The rise of cheap, available renewable energy is creating a management nightmare for traditional utilities from California to Germany to Australia, as the availability of surplus electricity drags down the price the power companies can charge for their product at certain times of day.
“With wind and solar farms sprouting up in more areas—and their power getting priority to feed into the grid in many places—the amount of electricity being generated is outstripping demand during certain hours of the day,” Bloomberg reports. “The result: power prices are slipping to zero or even below more often in more jurisdictions,” and “upending the economics of the business in the process.”
Bloomberg notes the challenge is most prominent in Germany and California, both jurisdictions that have been leading the development of new renewable energy capacity. It’s ultimately the result of the entirely necessary drive to force-fit new, carbon-free sources of electricity into an older, centralized grid.
“Periods with negative prices occur when there is more supply than demand, typically during a mid-day sun burst or early morning wind gust when demand is already low,” the news agency explains. “A negative price is essentially a market signal telling utilities to shut down certain power plants. It doesn’t result in anyone getting a refund on bills—or in electric meters running backward.”

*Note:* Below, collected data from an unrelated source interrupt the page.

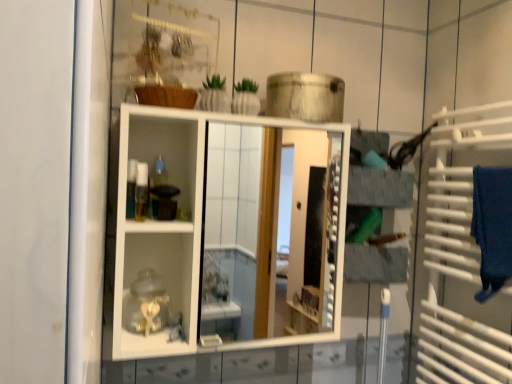
Question: From the image's perspective, is blue fabric bath towel at right under translucent plastic container at center?

Choices:
 (A) yes
 (B) no

Answer: (A)

Question: Considering the relative sizes of blue fabric bath towel at right and translucent plastic container at center in the image provided, is blue fabric bath towel at right shorter than translucent plastic container at center?

Choices:
 (A) no
 (B) yes

Answer: (A)

Question: Is blue fabric bath towel at right wider than translucent plastic container at center?

Choices:
 (A) no
 (B) yes

Answer: (B)

Question: Could you tell me if blue fabric bath towel at right is turned towards translucent plastic container at center?

Choices:
 (A) no
 (B) yes

Answer: (B)

Question: From a real-world perspective, is blue fabric bath towel at right positioned over translucent plastic container at center based on gravity?

Choices:
 (A) yes
 (B) no

Answer: (B)

Question: Does point (506, 206) appear closer or farther from the camera than point (137, 165)?

Choices:
 (A) closer
 (B) farther

Answer: (A)

Question: From the image's perspective, is blue fabric bath towel at right located above or below translucent plastic container at center?

Choices:
 (A) below
 (B) above

Answer: (A)

Question: Choose the correct answer: Is blue fabric bath towel at right inside translucent plastic container at center or outside it?

Choices:
 (A) inside
 (B) outside

Answer: (B)

Question: In terms of width, does blue fabric bath towel at right look wider or thinner when compared to translucent plastic container at center?

Choices:
 (A) thin
 (B) wide

Answer: (B)

Question: Is point (106, 291) positioned closer to the camera than point (480, 170)?

Choices:
 (A) farther
 (B) closer

Answer: (B)

Question: In terms of width, does white glossy cabinet at center look wider or thinner when compared to blue fabric bath towel at right?

Choices:
 (A) wide
 (B) thin

Answer: (A)

Question: Is white glossy cabinet at center in front of or behind blue fabric bath towel at right in the image?

Choices:
 (A) front
 (B) behind

Answer: (A)

Question: Is white glossy cabinet at center situated inside blue fabric bath towel at right or outside?

Choices:
 (A) outside
 (B) inside

Answer: (A)

Question: Considering their positions, is translucent plastic container at center located in front of or behind white metal towel rack at right?

Choices:
 (A) behind
 (B) front

Answer: (A)

Question: Visually, is translucent plastic container at center positioned to the left or to the right of white metal towel rack at right?

Choices:
 (A) right
 (B) left

Answer: (B)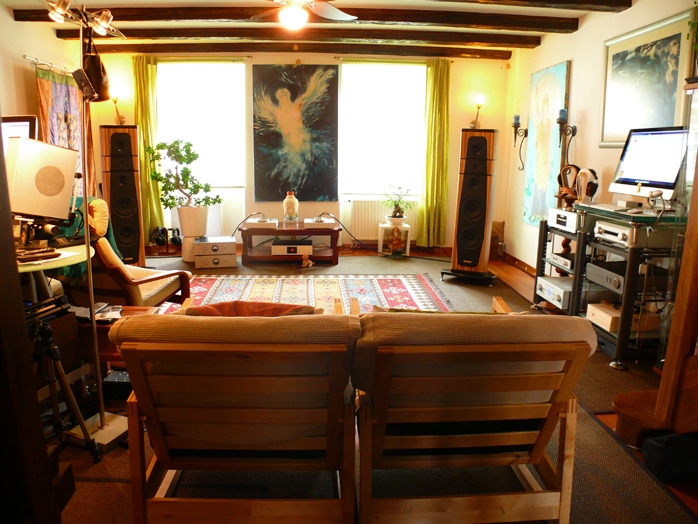
Locate an element on the screen. The width and height of the screenshot is (698, 524). canvas is located at coordinates (255, 70), (533, 80).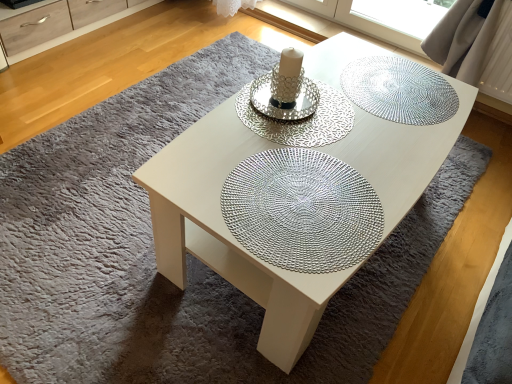
This screenshot has height=384, width=512. What are the coordinates of `vacant space in front of metallic silver doily at upper right, positioned as the third glass plate in front-to-back order` in the screenshot? It's located at (397, 148).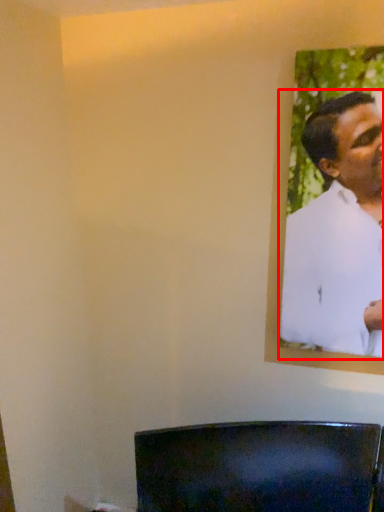
Question: Considering the relative positions of man (annotated by the red box) and furniture in the image provided, where is man (annotated by the red box) located with respect to the staircase?

Choices:
 (A) left
 (B) right

Answer: (B)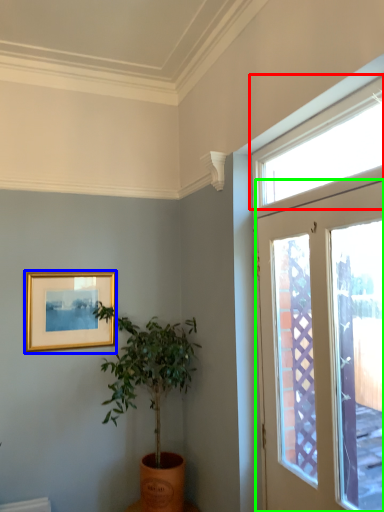
Question: Estimate the real-world distances between objects in this image. Which object is farther from window (highlighted by a red box), picture frame (highlighted by a blue box) or door (highlighted by a green box)?

Choices:
 (A) picture frame
 (B) door

Answer: (A)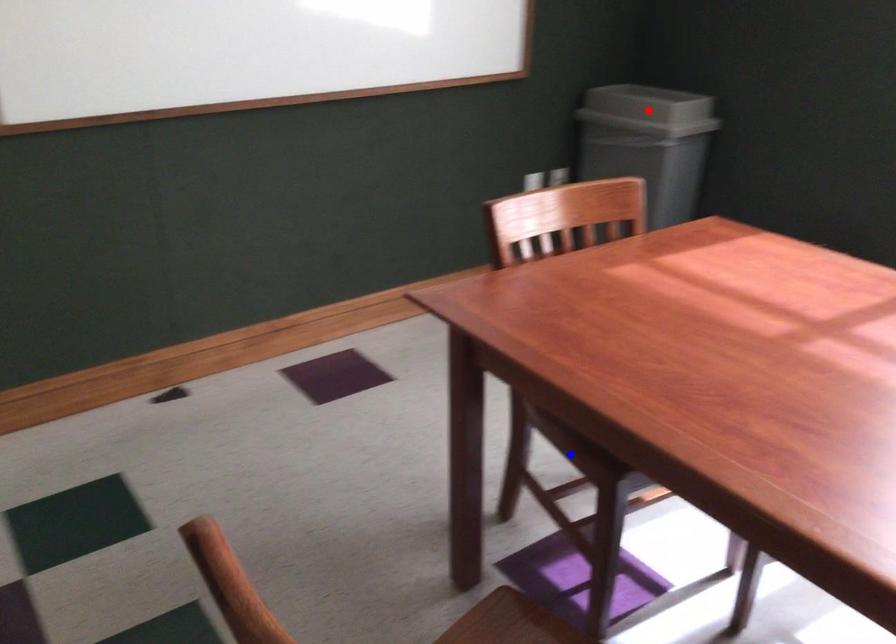
Question: Two points are marked on the image. Which point is closer to the camera?

Choices:
 (A) Blue point is closer.
 (B) Red point is closer.

Answer: (A)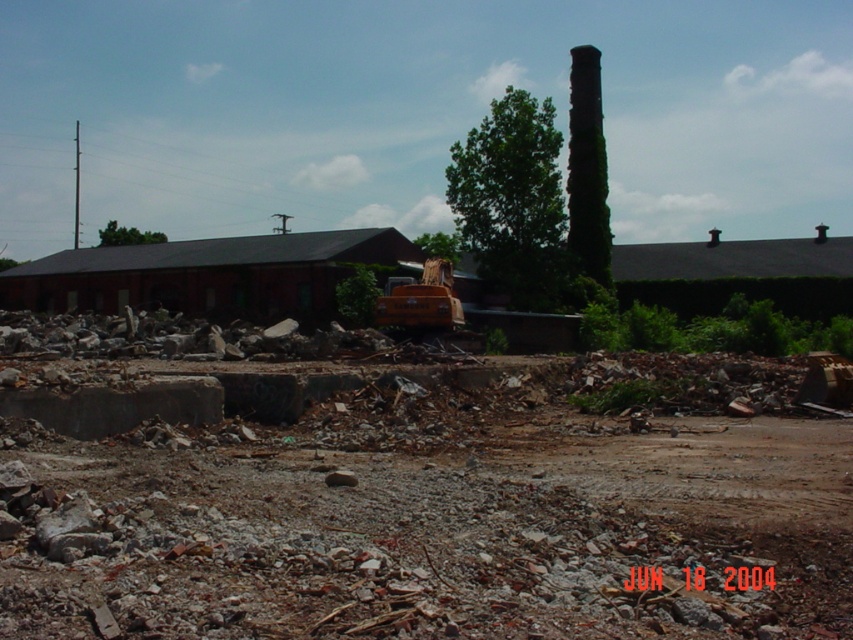
Question: Can you confirm if brown dirt track at center is positioned below orange rubber excavator at center?

Choices:
 (A) no
 (B) yes

Answer: (B)

Question: Among these points, which one is farthest from the camera?

Choices:
 (A) (640, 436)
 (B) (405, 323)

Answer: (B)

Question: Is brown dirt track at center closer to camera compared to orange rubber excavator at center?

Choices:
 (A) yes
 (B) no

Answer: (A)

Question: Does brown dirt track at center have a lesser width compared to orange rubber excavator at center?

Choices:
 (A) yes
 (B) no

Answer: (B)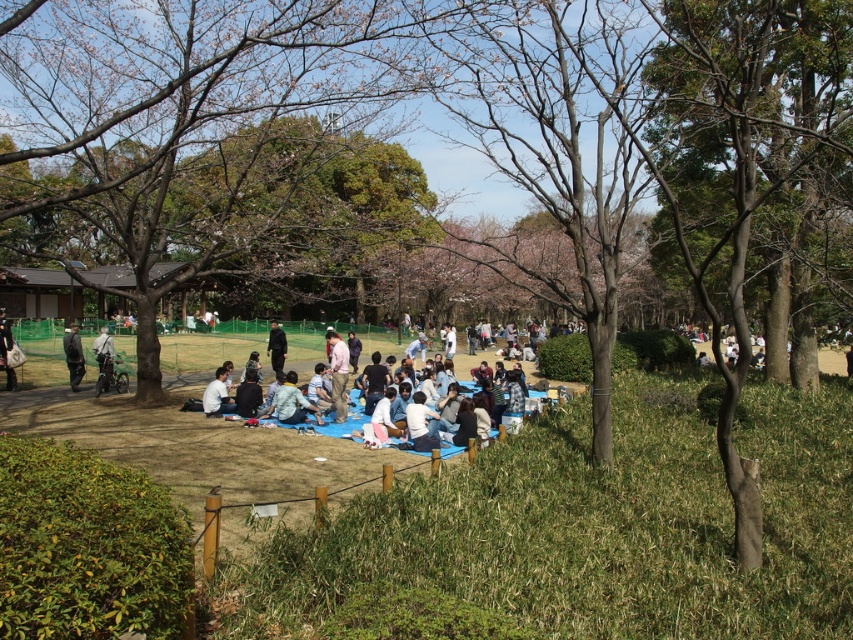
You are standing in the park and see the light brown fabric shirt at center and the light gray fabric bag at center. Which object is nearer to you?

The light brown fabric shirt at center is closer to the viewer than the light gray fabric bag at center.

You are standing at the point with coordinates point [103,333] and want to walk towards the picnic blanket. There is an obstacle at point [332,380]. Will you encounter this obstacle before reaching the picnic blanket?

Point [332,380] is in front of point [103,333], so yes, you will encounter the obstacle at point [332,380] before reaching the picnic blanket.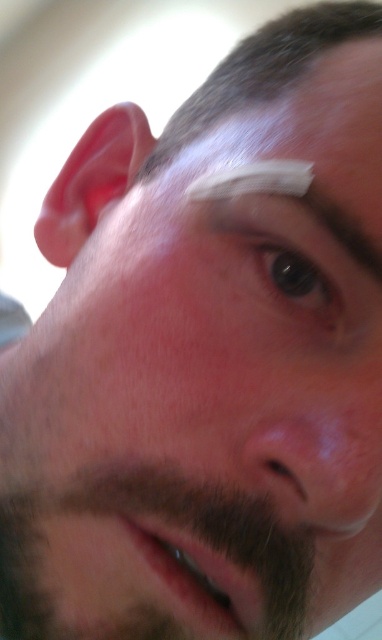
Question: Which point is farther from the camera taking this photo?

Choices:
 (A) (270, 97)
 (B) (297, 609)

Answer: (A)

Question: Does dark brown fuzzy beard at lower left have a smaller size compared to dark brown hair at upper center?

Choices:
 (A) no
 (B) yes

Answer: (B)

Question: Can you confirm if smooth skin nose at center is smaller than black glossy eye at center?

Choices:
 (A) yes
 (B) no

Answer: (B)

Question: Which point appears farthest from the camera in this image?

Choices:
 (A) (249, 189)
 (B) (286, 248)
 (C) (171, 118)
 (D) (294, 220)

Answer: (C)

Question: Which point is farther to the camera?

Choices:
 (A) (328, 500)
 (B) (280, 173)
 (C) (307, 292)
 (D) (302, 220)

Answer: (C)

Question: Does brown matte eye at center appear under white matte bandage at upper center?

Choices:
 (A) yes
 (B) no

Answer: (A)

It does, however, create a more complicated picture for legacy power producers and grids. A sub-zero price “often prompts owners of traditional coal and gas plants to shut down production for a period, even though many of the facilities aren’t designed to switch on and off quickly,” writes Stockholm-based energy markets reporter Jesper Stärn. “It’s left the utilities complaining that they can’t earn the returns they expected for their investment in generation capacity.”
Bloomberg New Energy Finance analyst William Nelson said negative pricing only occurs in most U.S. markets when actual power deliveries vary from the previous day’s projections, known as the day-ahead market. “On the supply side, the intermittent sources like wind and solar are most likely to deviate from their day-ahead plans,” he said. The exception is California, with 110 hours of negative prices, according to one recent report.
In Australia, Bloomberg says natural gas “peaker” plants, designed to come online quickly and only when they’re needed, successfully reduced the number of negative pricing days in 2017 despite rapid wind farm development. For one energy service company that specializes in installing small power plants, it amounts to the end of the “energy mainframe”.
“Bill Gates became the richest bloke on Earth off the end of the mainframe,” said Aggregated Micro Power Holdings Plc. Chair Neil Eckert. Now, “we are seeing the end of the energy mainframe. The world will have to learn new techniques—how to invest in small-scale, distributed energy.”